REQUIRED WORK.
Reproduce word for word every line from the one containing "대표주자 SPHD ETF" through the end of the listing below; omit the pictures.

PROVIDED INFORMATION.
Content starts

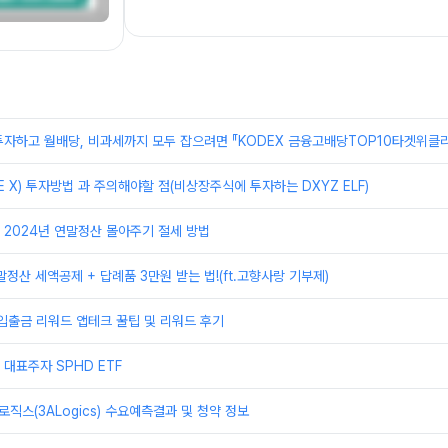
자하고 월배당, 비과세까지 모두 잡으려면 『KODEX 금융고배당TOP10타겟위클리
E X) 투자방법 과 주의해야할 점(비상장주식에 투자하는 DXYZ ELF)
2024년 연말정산 몰아주기 절세 방법
말정산 세액공제 + 답례품 3만원 받는 법!(ft.고향사랑 기부제)
입출금 리워드 앱테크 꿀팁 및 리워드 후기
대표주자 SPHD ETF
로직스(3ALogics) 수요예측결과 및 청약 정보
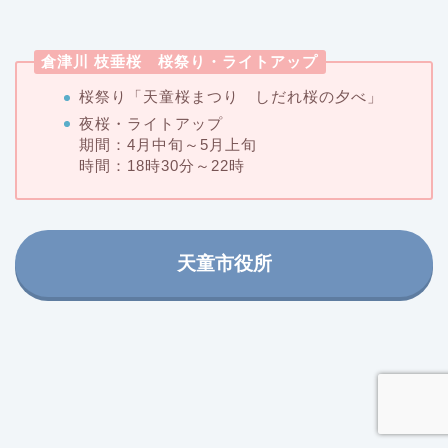
倉津川 枝垂桜 桜祭り・ライトアップ
桜祭り「天童桜まつり しだれ桜の夕べ」
夜桜・ライトアップ
期間：4月中旬～5月上旬
時間：18時30分～22時
天童市役所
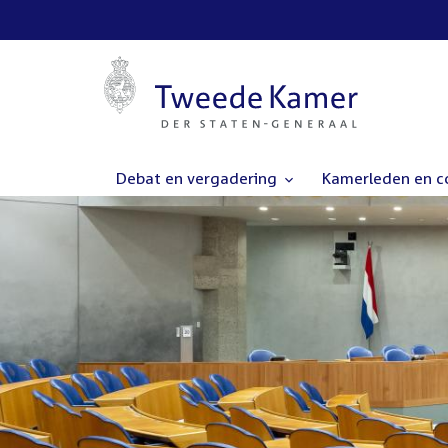
Debat en vergadering
Kamerleden en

Content ends

RESPONSE TO THE EXERCISE.
대표주자 SPHD ETF
로직스(3ALogics) 수요예측결과 및 청약 정보
倉津川 枝垂桜 桜祭り・ライトアップ
桜祭り「天童桜まつり しだれ桜の夕べ」
夜桜・ライトアップ
期間：4月中旬～5月上旬
時間：18時30分～22時
天童市役所
Debat en vergadering
Kamerleden en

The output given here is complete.